Fragmento del documento:

Si escribía así sobre Macunaíma, no es difícil imaginar qué escribía sobre Doña Bárbara. Apenas si le encontré entonces un lugarcito entre los clásicos del regionalismo, sin registrar en mi artículo ni una sola marca de aquel deslumbramiento que me arrebató una noche de 1938. Esos años cincuenta fueron para mí años de una militancia literaria y política en el semanario Marcha, de Montevideo. Todo lo que escribía entonces estaba orientado a defender o atacar ciertas posiciones estéticas que me parecían fecundas o infecundas. Entre estas últimas estaba el realismo, que en la versión stalinista de «realismo socialista», era presentada entonces como la única salida posible para nuestro atraso cultural.

Problemas por resolver:
1. Responde estas preguntas sobre el fragmento:
(a) ¿En qué año ocurrió el deslumbramiento que se menciona?
(b) ¿Cómo se llamaba el semanario donde el autor ejercía su militancia y en qué ciudad se publicaba?
(c) ¿En qué versión se presentaba el realismo como la única salida para el atraso cultural?
2. Enumera, por favor, todos los títulos de obras y publicaciones que nombra el fragmento.

Entradas de datos guardadas:
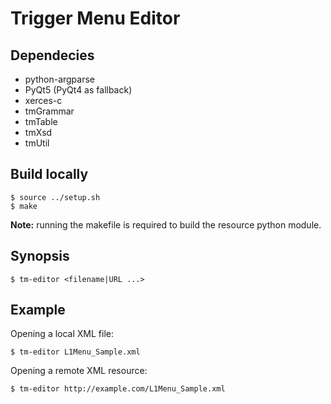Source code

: Trigger Menu Editor
===================

## Dependecies

 * python-argparse
 * PyQt5 (PyQt4 as fallback)
 * xerces-c
 * tmGrammar
 * tmTable
 * tmXsd
 * tmUtil

## Build locally

    $ source ../setup.sh
    $ make

**Note:** running the makefile is required to build the resource python module.

## Synopsis

    $ tm-editor <filename|URL ...>

## Example

Opening a local XML file:

    $ tm-editor L1Menu_Sample.xml

Opening a remote XML resource:

    $ tm-editor http://example.com/L1Menu_Sample.xml
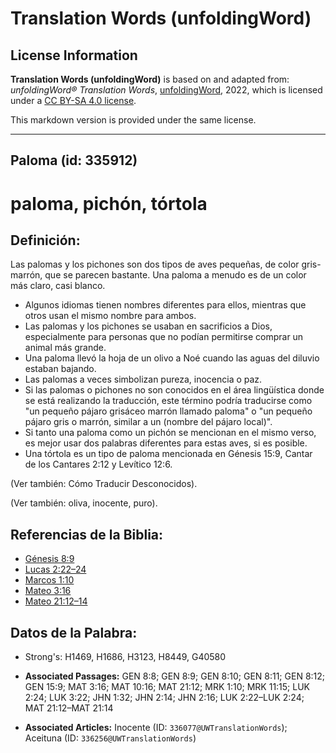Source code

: # Translation Words (unfoldingWord)

## License Information

**Translation Words (unfoldingWord)** is based on and adapted from: _unfoldingWord® Translation Words_, [unfoldingWord](https://unfoldingword.org/utw), 2022, which is licensed under a [CC BY-SA 4.0 license](https://creativecommons.org/licenses/by-sa/4.0/legalcode.en).

This markdown version is provided under the same license.



--------------------------------

## Paloma (id: 335912)

paloma, pichón, tórtola
=======================

Definición:
-----------

Las palomas y los pichones son dos tipos de aves pequeñas, de color gris\-marrón, que se parecen bastante. Una paloma a menudo es de un color más claro, casi blanco.

* Algunos idiomas tienen nombres diferentes para ellos, mientras que otros usan el mismo nombre para ambos.
* Las palomas y los pichones se usaban en sacrificios a Dios, especialmente para personas que no podían permitirse comprar un animal más grande.
* Una paloma llevó la hoja de un olivo a Noé cuando las aguas del diluvio estaban bajando.
* Las palomas a veces simbolizan pureza, inocencia o paz.
* Si las palomas o pichones no son conocidos en el área lingüística donde se está realizando la traducción, este término podría traducirse como "un pequeño pájaro grisáceo marrón llamado paloma" o "un pequeño pájaro gris o marrón, similar a un (nombre del pájaro local)".
* Si tanto una paloma como un pichón se mencionan en el mismo verso, es mejor usar dos palabras diferentes para estas aves, si es posible.
* Una tórtola es un tipo de paloma mencionada en Génesis 15:9, Cantar de los Cantares 2:12 y Levítico 12:6\.

(Ver también: Cómo Traducir Desconocidos).

(Ver también: oliva, inocente, puro).

Referencias de la Biblia:
-------------------------

* [Génesis 8:9](https://ref.ly/Gen8:9)
* [Lucas 2:22–24](https://ref.ly/Luke2:22-Luke2:24)
* [Marcos 1:10](https://ref.ly/Mark1:10)
* [Mateo 3:16](https://ref.ly/Matt3:16)
* [Mateo 21:12–14](https://ref.ly/Matt21:12-Matt21:14)

Datos de la Palabra:
--------------------

* Strong's: H1469, H1686, H3123, H8449, G40580

* **Associated Passages:** GEN 8:8; GEN 8:9; GEN 8:10; GEN 8:11; GEN 8:12; GEN 15:9; MAT 3:16; MAT 10:16; MAT 21:12; MRK 1:10; MRK 11:15; LUK 2:24; LUK 3:22; JHN 1:32; JHN 2:14; JHN 2:16; LUK 2:22–LUK 2:24; MAT 21:12–MAT 21:14
* **Associated Articles:** Inocente (ID: `336077@UWTranslationWords`); Aceituna (ID: `336256@UWTranslationWords`)

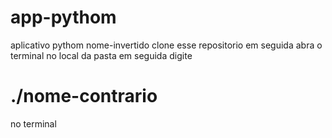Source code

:# app-pythom
aplicativo pythom nome-invertido 
clone esse repositorio em seguida abra o terminal no local da pasta 
em seguida digite <h1>./nome-contrario</h1> no terminal  
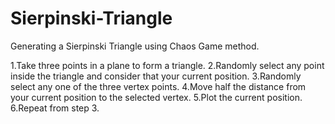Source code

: # Sierpinski-Triangle
Generating a Sierpinski Triangle using Chaos Game method.

1.Take three points in a plane to form a triangle.
2.Randomly select any point inside the triangle and consider that your current position.
3.Randomly select any one of the three vertex points.
4.Move half the distance from your current position to the selected vertex.
5.Plot the current position.
6.Repeat from step 3.
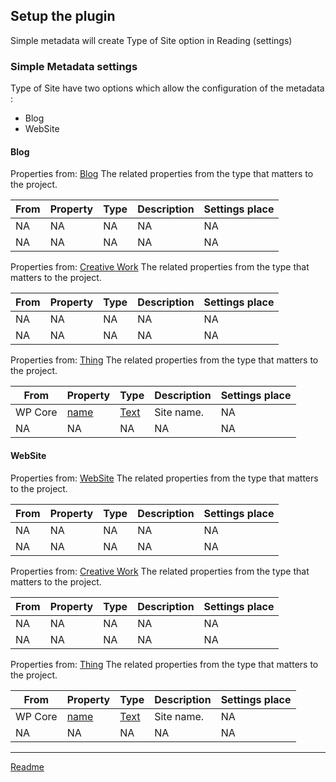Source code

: ## Setup the plugin

Simple metadata will create Type of Site option in Reading (settings)

### Simple Metadata settings
Type of Site have two options which allow the configuration of the metadata :
* Blog
* WebSite

#### Blog

Properties from: [Blog](https://schema.org/Blog "https://schema.org/Blog")
The related properties from the type that matters to the project.

| From | Property | Type | Description | Settings place |
| ---- | -------- |----- | ----------- | --------------
| NA | NA | NA | NA | NA
| NA | NA | NA | NA | NA


Properties from: [Creative Work](https://schema.org/CreativeWork "https://schema.org/CreativeWork")
The related properties from the type that matters to the project.

| From | Property | Type | Description | Settings place |
| ---- | -------- |----- | ----------- | --------------
| NA | NA | NA | NA | NA
| NA | NA | NA | NA | NA


Properties from: [Thing](https://schema.org/Thing "https://schema.org/Thing")
The related properties from the type that matters to the project.

| From | Property | Type | Description | Settings place |
| ---- | -------- |----- | ----------- | --------------
| WP Core | [name](https://schema.org/name "https://schema.org/name") | [Text](https://schema.org/Text "https://schema.org/Text") | Site name. | NA
| NA | NA | NA | NA | NA


#### WebSite

Properties from: [WebSite](https://schema.org/WebSite "https://schema.org/WebSite")
The related properties from the type that matters to the project.

| From | Property | Type | Description | Settings place |
| ---- | -------- |----- | ----------- | --------------
| NA | NA | NA | NA | NA
| NA | NA | NA | NA | NA


Properties from: [Creative Work](https://schema.org/CreativeWork "https://schema.org/CreativeWork")
The related properties from the type that matters to the project.

| From | Property | Type | Description | Settings place |
| ---- | -------- |----- | ----------- | --------------
| NA | NA | NA | NA | NA
| NA | NA | NA | NA | NA


Properties from: [Thing](https://schema.org/Thing "https://schema.org/Thing")
The related properties from the type that matters to the project.

| From | Property | Type | Description | Settings place |
| ---- | -------- |----- | ----------- | --------------
| WP Core | [name](https://schema.org/name "https://schema.org/name") | [Text](https://schema.org/Text "https://schema.org/Text") | Site name. | NA
| NA | NA | NA | NA | NA



---

[Readme](/Readme.md)
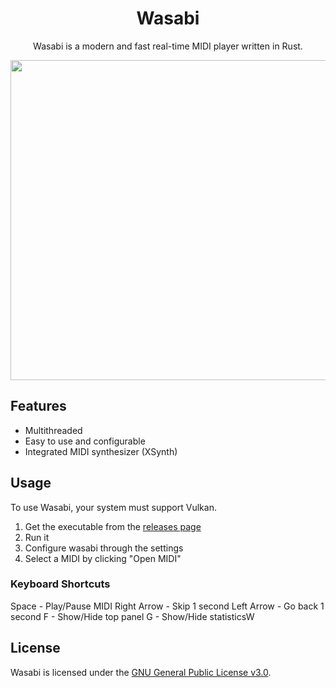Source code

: <h1 align="center">Wasabi</h1>
<p align="center">Wasabi is a modern and fast real-time MIDI player written in Rust.</p>
<p align="center"><img src="https://i.imgur.com/NQVQdHd.png" width="512"/></p>

## Features
- Multithreaded
- Easy to use and configurable
- Integrated MIDI synthesizer (XSynth)

## Usage
To use Wasabi, your system must support Vulkan.

1) Get the executable from the [releases page](https://github.com/arduano/wasabi/releases)
2) Run it
3) Configure wasabi through the settings
4) Select a MIDI by clicking "Open MIDI"

### Keyboard Shortcuts
Space - Play/Pause MIDI
Right Arrow - Skip 1 second
Left Arrow - Go back 1 second
F - Show/Hide top panel
G - Show/Hide statisticsW

## License
Wasabi is licensed under the [GNU General Public License v3.0](https://github.com/arduano/wasabi/blob/master/LICENSE).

Respuestas por tarea:
1.
(a) En 1938.
(b) Se llamaba Marcha y se publicaba en Montevideo.
(c) En la versión stalinista de «realismo socialista».

2.
Macunaíma
Doña Bárbara
Marcha